Il lavoro non basta: aumenta in Italia la percentuale degli occupati in povertà

Secondo Eurostat, il dato sale dall’8.7 del 2023 al 9% del 2024. In maggiore difficoltà autonomi e giovani.

Roma – Nel 2024, l’Italia registra un aumento della povertà lavorativa, con il 9% dei lavoratori a tempo pieno che percepisce un reddito inferiore al 60% del reddito mediano nazionale al netto dei trasferimenti sociali, in crescita dall’8,7% del 2023. Questo dato, emerso dalle tabelle Eurostat pubblicate il 27 aprile 2025, evidenzia una situazione più critica rispetto ad altri paesi europei, come la Germania (3,7%) e la Finlandia (2,2%), e leggermente migliore della Spagna (9,6%). La povertà lavorativa colpisce in modo particolare giovani, lavoratori indipendenti e persone con bassa istruzione, mentre anche i laureati vedono un aumento del rischio.

Per i lavoratori occupati per almeno la metà dell’anno, sia full-time che part-time, la quota di chi è a rischio povertà sale al 10,2%, in aumento dal 9,9% del 2023 (Post:4). Tuttavia, tra i lavoratori part-time, si registra un lieve miglioramento, con la percentuale di poveri che scende dal 16,9% al 15,7%. La povertà lavorativa è più marcata tra i lavoratori indipendenti, con il 17,2% che guadagna meno del 60% del reddito mediano nazionale, in netto aumento dal 15,8% del 2023. Tra i dipendenti, la quota è più contenuta, ma cresce comunque dall’8,3% all’8,4%. Questo divario riflette la maggiore precarietà e instabilità reddituale degli autonomi, spesso privi di tutele contrattuali.
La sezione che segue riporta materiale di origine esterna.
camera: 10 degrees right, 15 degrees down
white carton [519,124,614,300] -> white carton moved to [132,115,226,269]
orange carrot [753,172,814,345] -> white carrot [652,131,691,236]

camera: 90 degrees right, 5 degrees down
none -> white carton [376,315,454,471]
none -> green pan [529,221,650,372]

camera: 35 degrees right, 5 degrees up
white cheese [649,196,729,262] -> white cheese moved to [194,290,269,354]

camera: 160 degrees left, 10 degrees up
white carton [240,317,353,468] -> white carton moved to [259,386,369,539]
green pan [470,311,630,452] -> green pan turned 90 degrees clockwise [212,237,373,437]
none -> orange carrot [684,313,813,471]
I giovani (16-29 anni) sono tra i più colpiti, con l’11,8% degli occupati a rischio povertà, rispetto al 9,3% della fascia 55-64 anni. Questo dato sottolinea come i giovani, spesso impiegati in lavori precari o a bassa retribuzione, affrontino maggiori difficoltà economiche. La combinazione di contratti atipici, part-time involontario e salari stagnanti contribuisce a questa vulnerabilità.

Il livello di istruzione gioca un ruolo cruciale. Tra i lavoratori con solo la scuola dell’obbligo, il 18,2% è a rischio povertà, in aumento dal 17,7% del 2023. Per i diplomati, la percentuale è più bassa, al 9,1%, con un lieve calo dal 9,2% dell’anno precedente. I laureati registrano la situazione migliore, con il 4,5% a rischio povertà, ma questo dato segna un preoccupante aumento dal 3,6% del 2023, indicando che anche un’istruzione superiore non garantisce più una protezione assoluta.

La stagnazione dei salari reali, combinata con l’alta inflazione (+17,3% cumulativa nel 2021-2023), ha eroso il potere d’acquisto. Tra il 2013 e il 2023, i salari lordi in Italia sono calati del 4,5% in termini reali, mentre in Germania sono cresciuti del 5,7% e in Francia dell’1,1%. Questo divario spiega la crescente difficoltà dei lavoratori italiani a “arrivare a fine mese”.

La precarietà lavorativa è un fattore chiave. Nel 2023, il 16% dei lavoratori era occupato a tempo parziale, con la metà in condizioni di part-time involontario. I contratti a termine, che coinvolgono oltre la metà dei giovani tra 15 e 24 anni, contribuiscono a redditi bassi e instabilità. Gli autonomi e i lavoratori con contratti atipici, come quelli delle piattaforme, sono particolarmente vulnerabili

La povertà lavorativa rischia di generare una spirale intergenerazionale, con i figli dei lavoratori poveri che hanno meno opportunità di migliorare la propria condizione. Nel 2023, il 14% dei minori era in povertà assoluta, il valore più alto tra tutte le fasce d’età. Questo fenomeno è aggravato dalla bassa intensità lavorativa in famiglie monogenitoriali o numerose. Il Mezzogiorno registra il rischio di povertà più alto (39,2% della popolazione), mentre il Nord-est è l’area meno colpita (11,2%). La povertà lavorativa, però, mostra una “convergenza territoriale verso il peggioramento”, con il Centro Italia che si avvicina ai livelli del Sud.

Le politiche redistributive del 2024, come la riforma dell’Irpef e la decontribuzione per i lavoratori dipendenti con redditi lordi fino a 35.000 euro, hanno migliorato il reddito disponibile di 11,8 milioni di famiglie (+586 euro in media). Tuttavia, la perdita del Reddito di Cittadinanza ha penalizzato 850.000 famiglie povere, con una riduzione media di 2.600 euro annui. Queste misure non hanno affrontato strutturalmente la povertà lavorativa, che richiede interventi su salari minimi e stabilità contrattuale.